2018 Update: We still stand by our advice on how to wear booties to the office, but you may want to check out our recent roundup of the stylish high-heeled boots, or our most recent discussion on what boots to wear with tights to work.
After years of tall knee boots, I’m personally thrilled that ankle boots and booties are 100% back. I started out writing our usual Hunt feature but then realized: There are so many styles now, it’s worth discussing: How many booties/ankle boots do you have for work, ladies, and how do you wear them?
To my eye there are a few major styles, with distinct ways to wear them — and not all of them are for work:
|1) The low ankle bootie, such as the Petty, pictured — this looks best when worn with ankle pants or possibly wider trousers, but it can be difficult to wear with skirts and dresses unless you are very young and/or attending Coachella. Still, these have been around for years and are the most established and probably the easiest to wear to work. Examples: Sam Edelman (note these come in wide widths sizes 4-13), Vionic, BP., Dolce Vita.|
|2) The almost Western bootie with a chunky heel, possibly with a dip in the front of the boot (such as the Margot, pictured) — wear them with ankle pants, skirts, trousers, and dresses, but note that these have a more casual connotation because of the Western vibe. Examples: Rag & Bone (buckles), Rag & Bone (sleeker, pictured), Dolce Vita ($142), and UGG.|
|3) The sleek bootie/pump, probably with a skinny (and high) heel. These come and go in terms of popularity — they were out for a while but seem to be coming back now. These are in many ways the easiest to wear because they’re just like a pump. Anything goes — wear them with pants, trousers, skirts, tights, hose, bare legs, whatever — you can even dress them up to wear with a suit.
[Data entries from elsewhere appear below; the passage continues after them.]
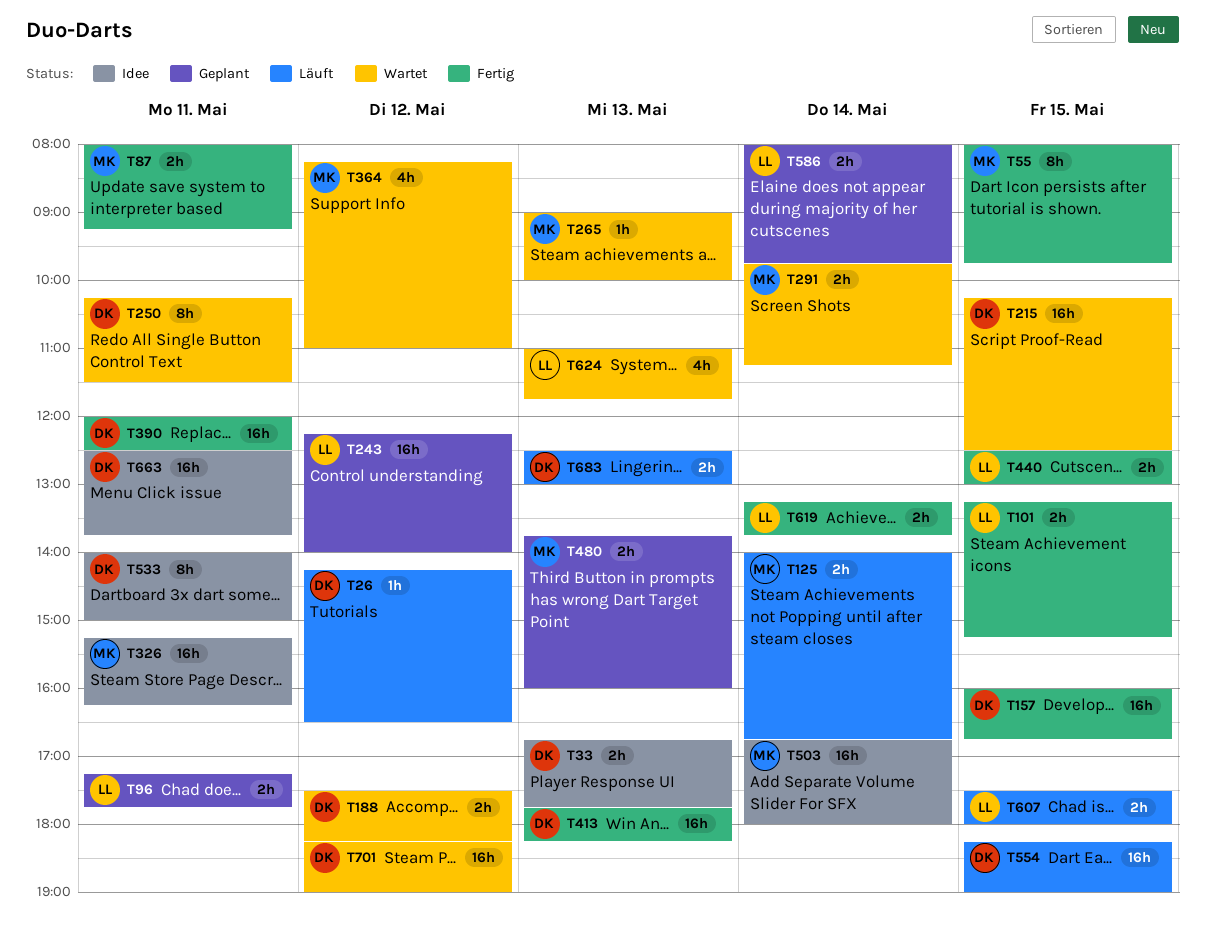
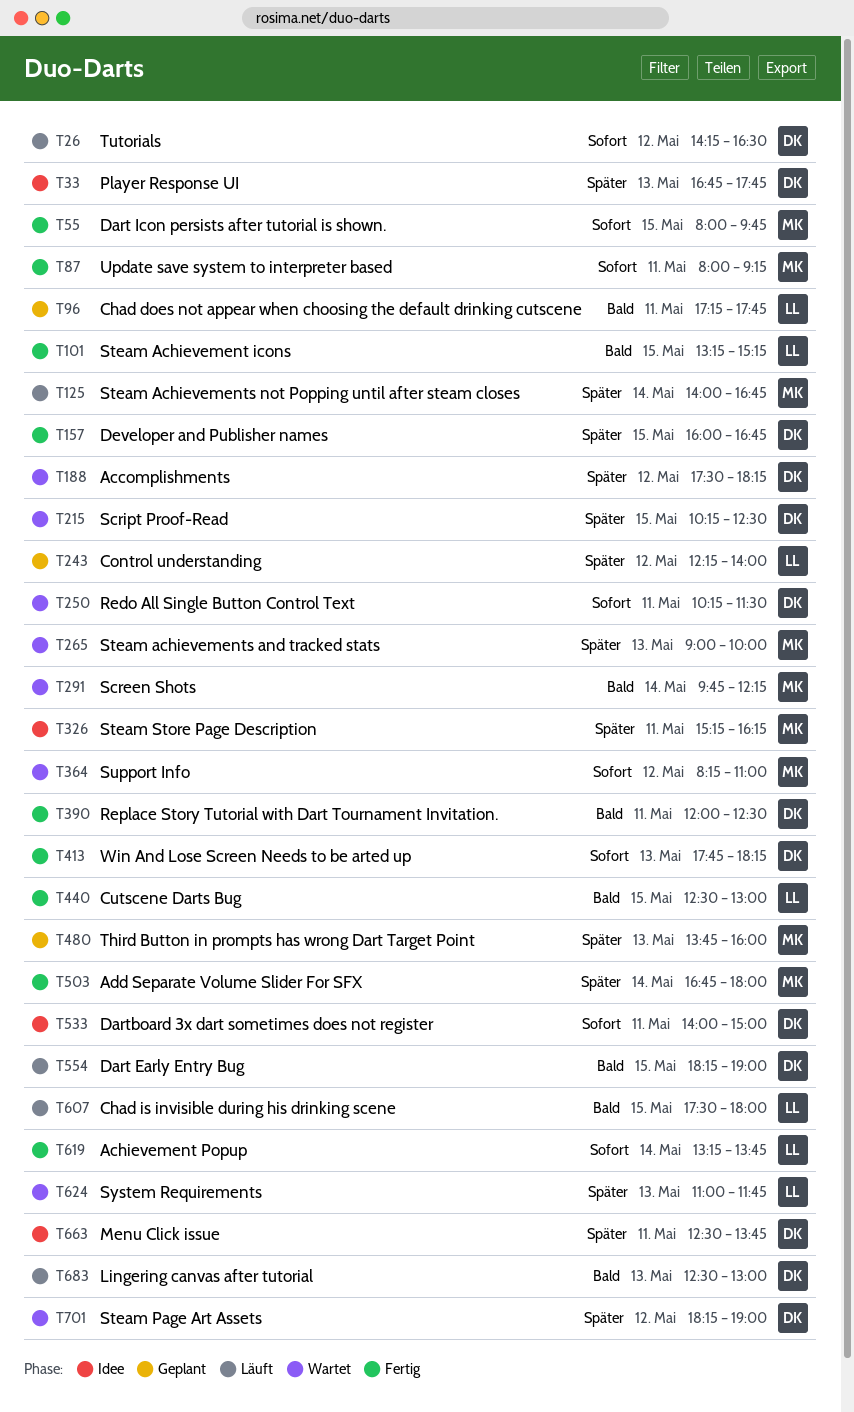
T291, ends: 11:15 -> 12:15
T503, status: Idee -> Fertig
T586: present -> none

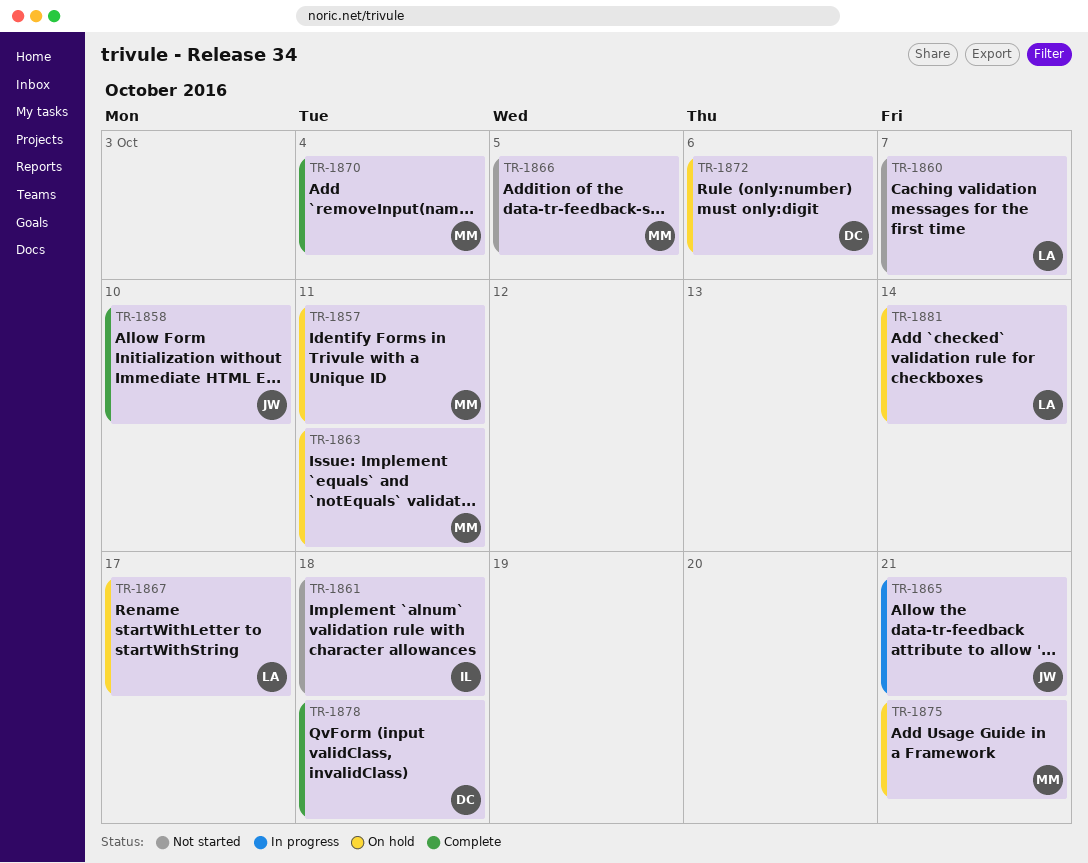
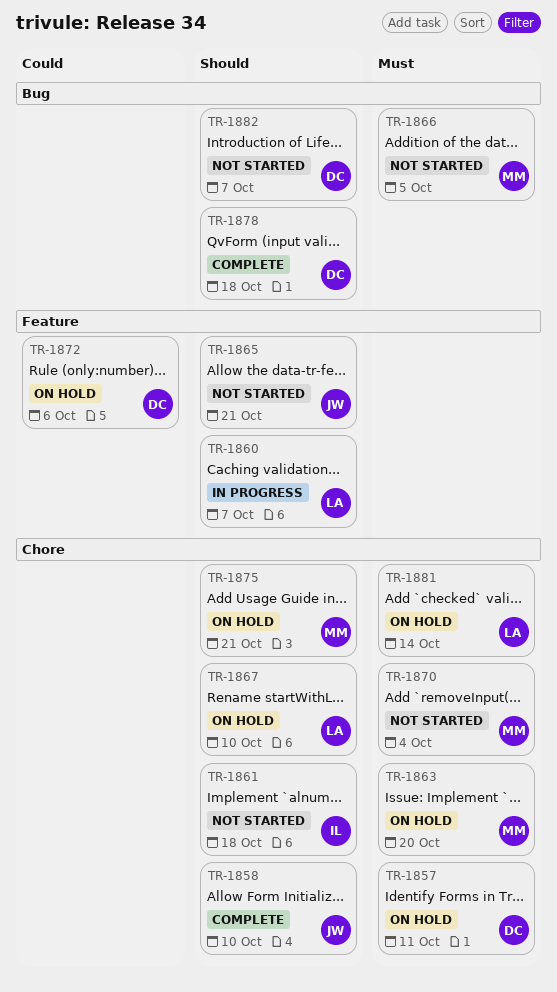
TR-1857, owner: MM -> DC
TR-1860, status: Not started -> In progress
TR-1863, due: Oct 11 -> Oct 20
TR-1865, status: In progress -> Not started
TR-1867, due: Oct 17 -> Oct 10
TR-1870, status: Complete -> Not started
TR-1882: none -> present

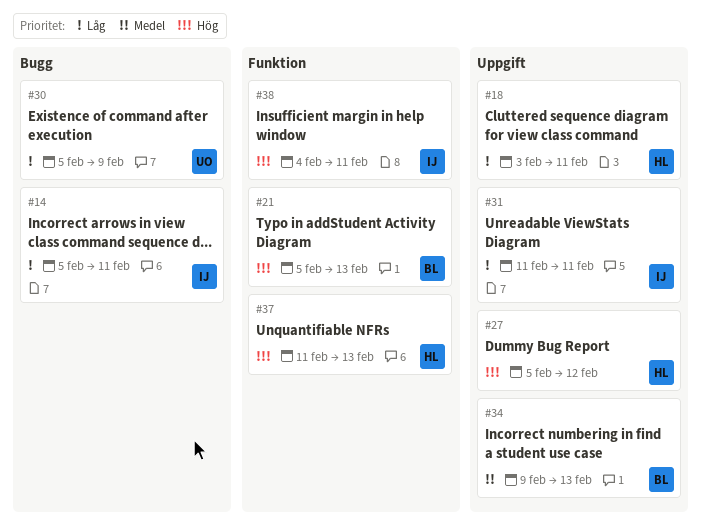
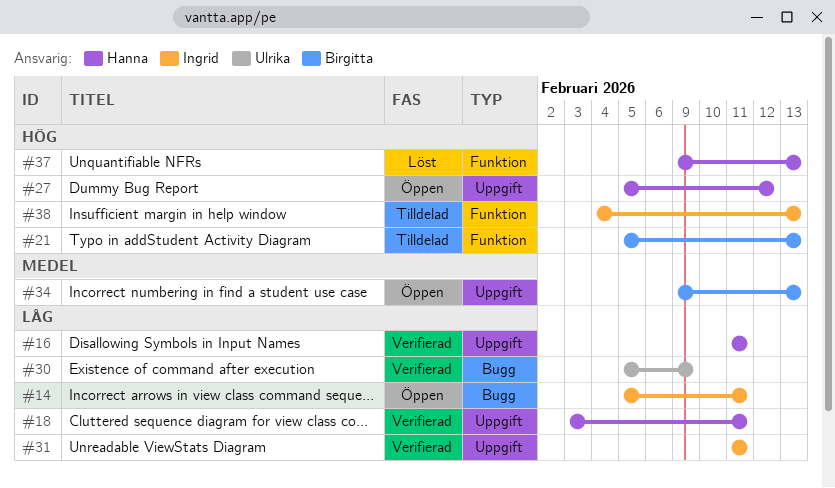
#16: none -> present
#37, start: Feb 11 -> Feb 9
#38, due: Feb 11 -> Feb 13

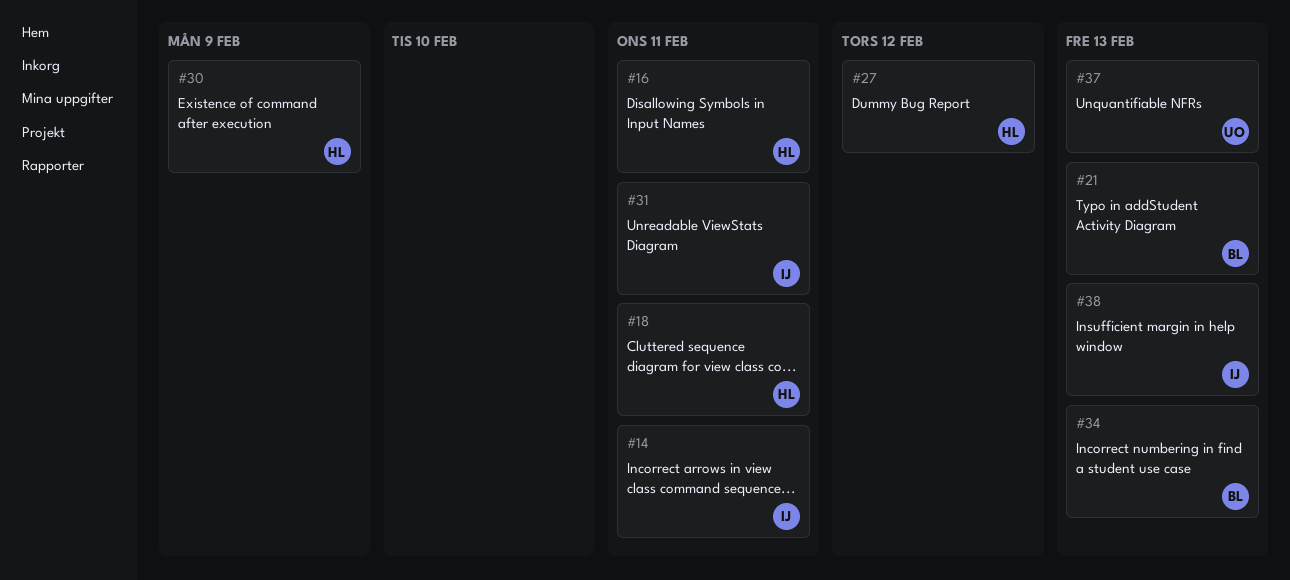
#30, owner: Ulrika -> Hanna
#37, owner: Hanna -> Ulrika

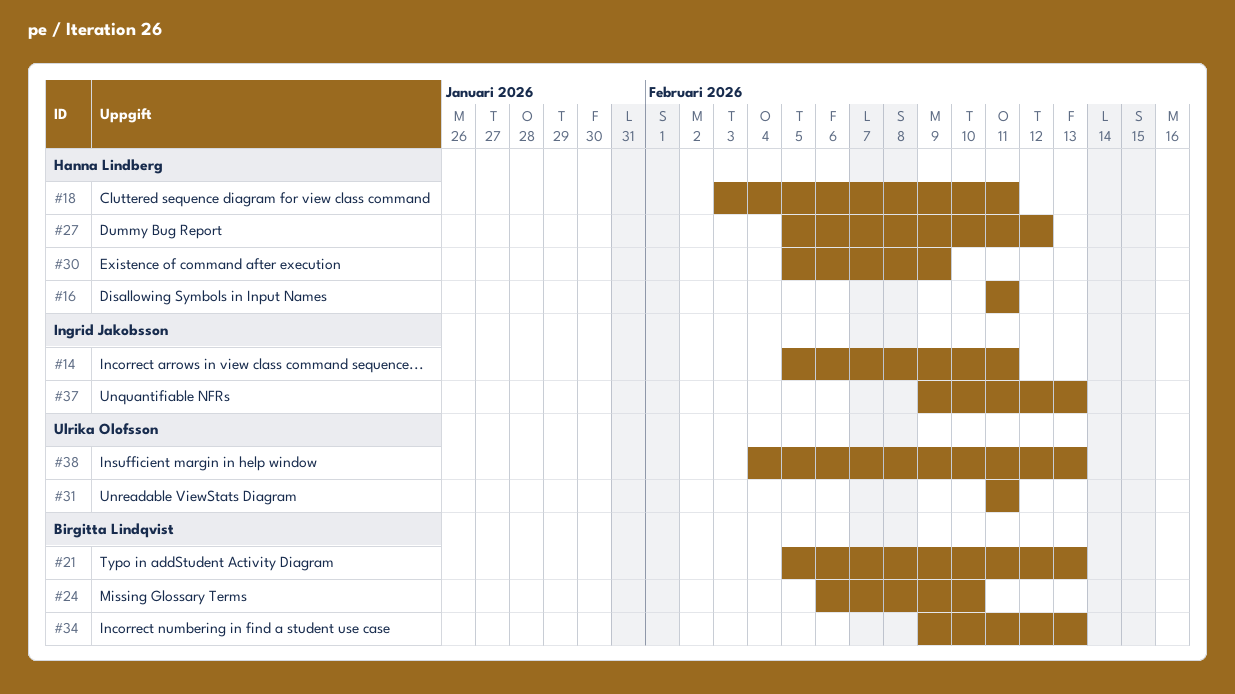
#24: none -> present
#31, owner: Ingrid Jakobsson -> Ulrika Olofsson
#37, owner: Ulrika Olofsson -> Ingrid Jakobsson
#38, owner: Ingrid Jakobsson -> Ulrika Olofsson

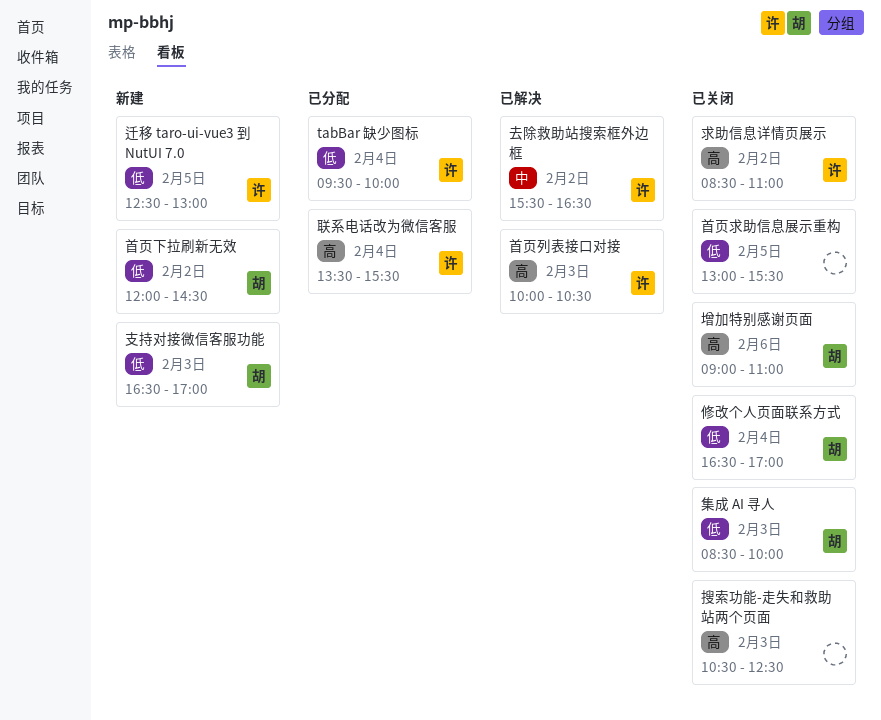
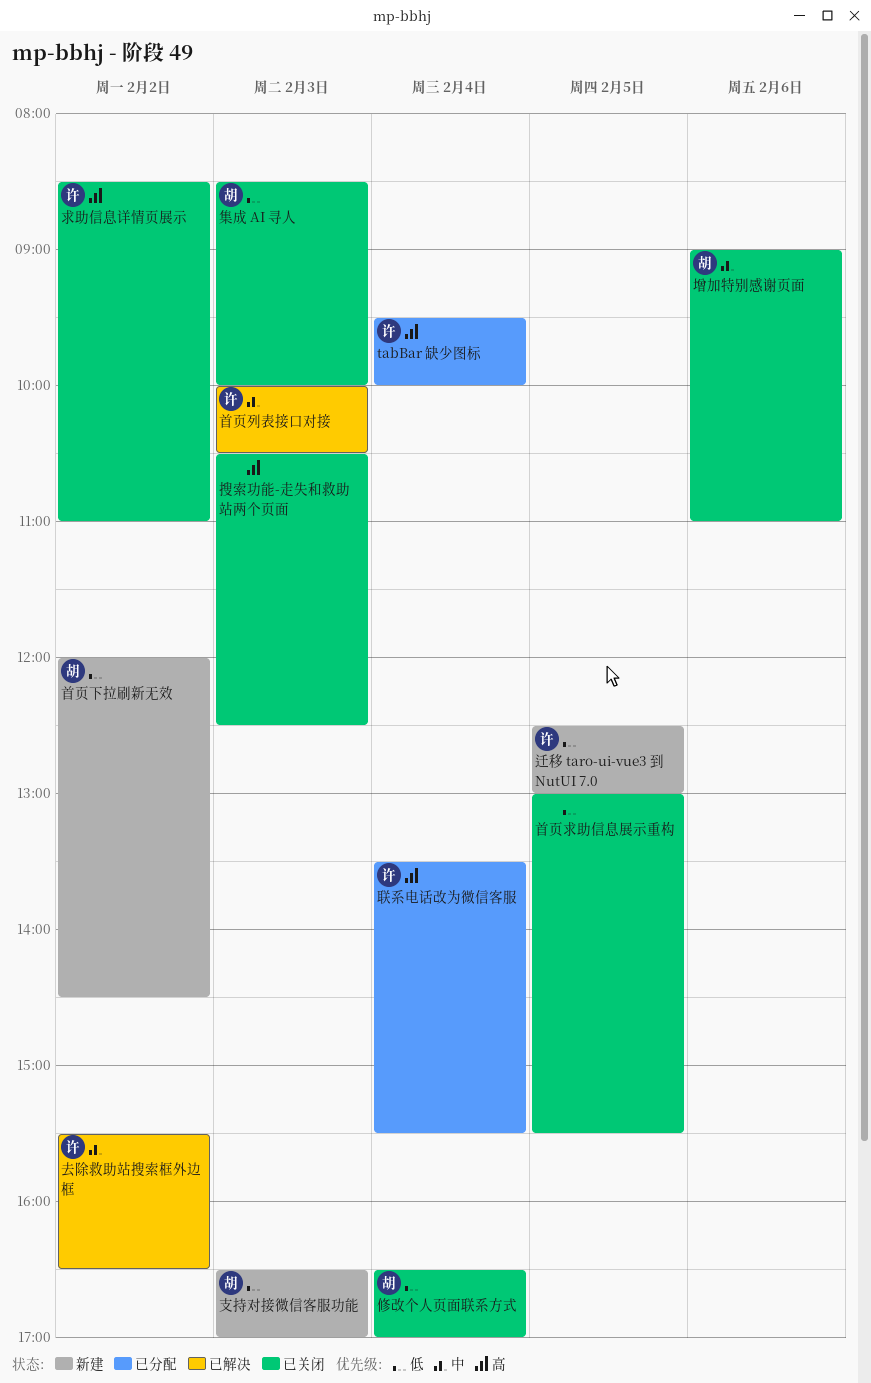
tabBar 缺少图标, priority: 低 -> 高
增加特别感谢页面, priority: 高 -> 中
首页列表接口对接, priority: 高 -> 中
Examples: this highly-rated $99 pair from Bella Vita (pictured – note that it comes in four widths), this pair from Aquatalia, or this pair from Ecco.|
|4) The sandal/open bootie, often seen with perforations, a peep toe, a sling back — these are best for transitional weather, and often read to me like bulky sandals. If you can’t wear sandals to work, don’t wear these. Examples: Adam Tucker by Me Too (pictured), Frye, Isola, Free People, Vince Camuto, Paul Green.|
|5) The tall ankle bootie, often seen with a block heel — this is the most modern version, in my mind, and I’m still getting used to seeing it around. I first spied it on BrainDead (this GIF is the best screenshot I can find right now), and thought to myself, well, hey, she’s supposed to be a bit of a rebel/outsider, so it’s fine — but now I’m seeing more and more of them, particularly with skirts (knee length or lower), culottes, and more, including in fun fabrics like velvet. (Nordstrom has a dazzling number of velvet booties right now, including these $89 boots.) Know your office and yourself here — if you have any doubts, I’d say it’s best to save it for the weekend right now. Examples: Vince Camuto (pictured, only $140), Prada, TopShop ($150!), Paul Green (water resistant), Steve Madden (platform!),|
|6) Weekend booties: definitely save these for the weekend, unless you work in a very creative office: moto booties, clog booties, lug soles, and anything with shearling or a harness. Pictured: the best selling clogs at Zappos from Dansko.|
Ladies, what are the major types of booties in your work wardrobe — and how do you wear them to the office?